## Task prompt
Output the listing below verbatim, but drop the images.

## The data
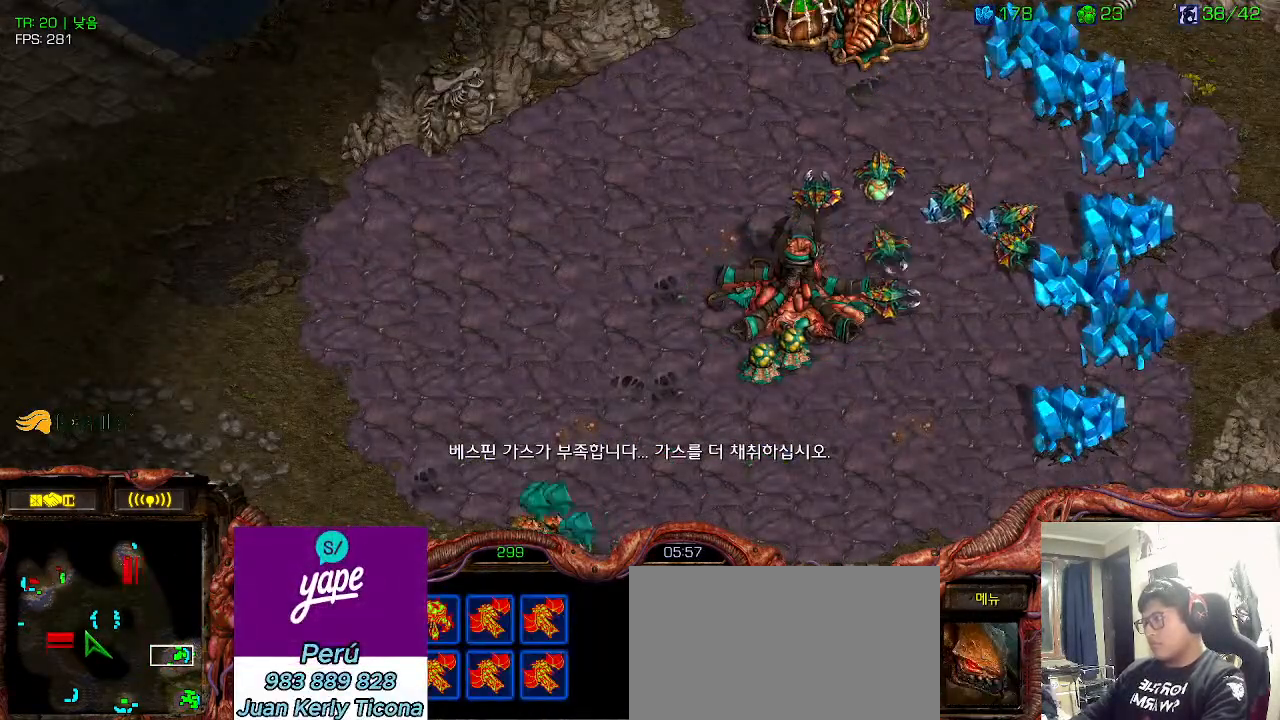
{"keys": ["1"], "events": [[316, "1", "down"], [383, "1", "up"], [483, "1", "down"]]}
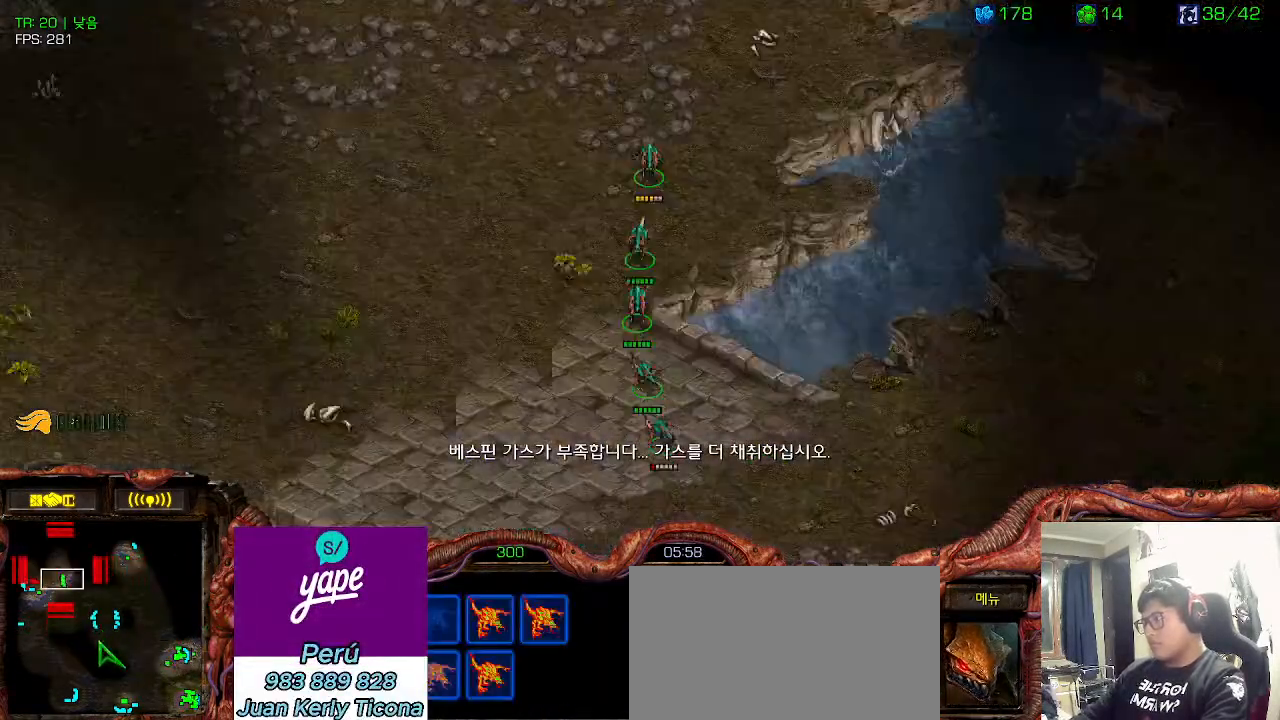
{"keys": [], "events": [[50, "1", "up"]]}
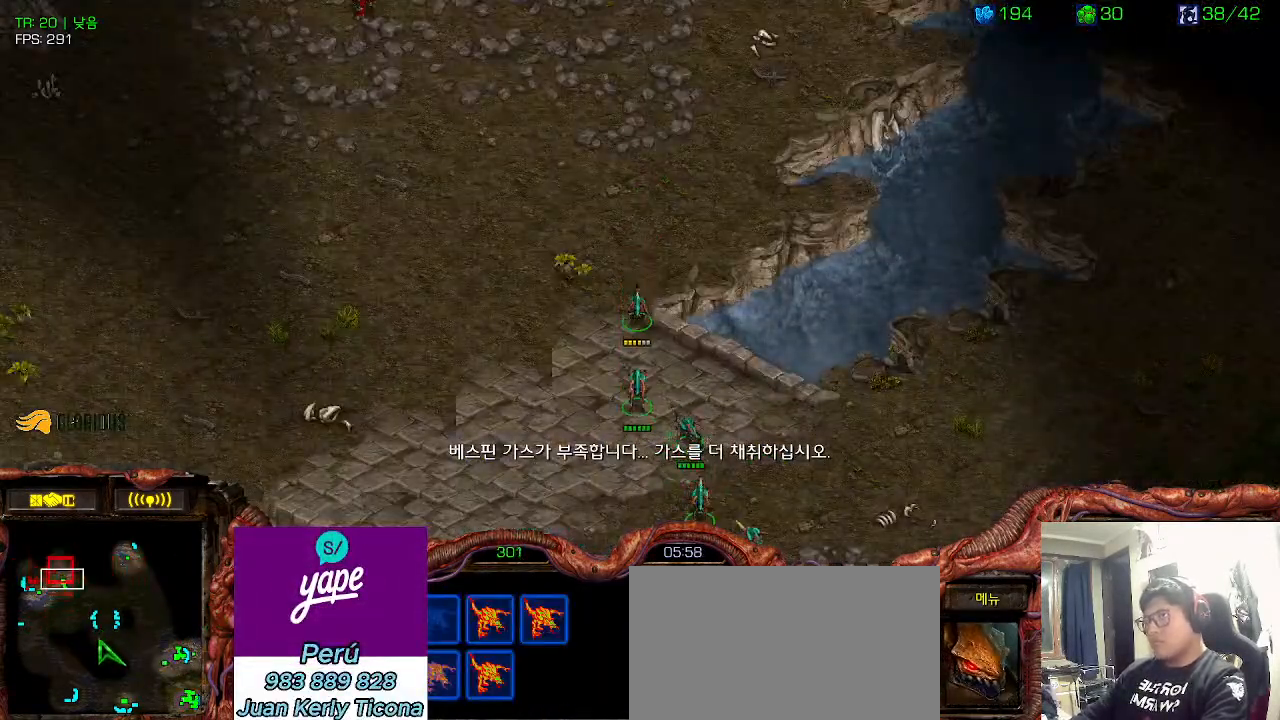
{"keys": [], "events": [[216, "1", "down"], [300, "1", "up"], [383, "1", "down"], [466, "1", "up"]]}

## Result
{"keys": ["1"], "events": [[316, "1", "down"], [383, "1", "up"], [483, "1", "down"]]}
{"keys": [], "events": [[50, "1", "up"]]}
{"keys": [], "events": [[216, "1", "down"], [300, "1", "up"], [383, "1", "down"], [466, "1", "up"]]}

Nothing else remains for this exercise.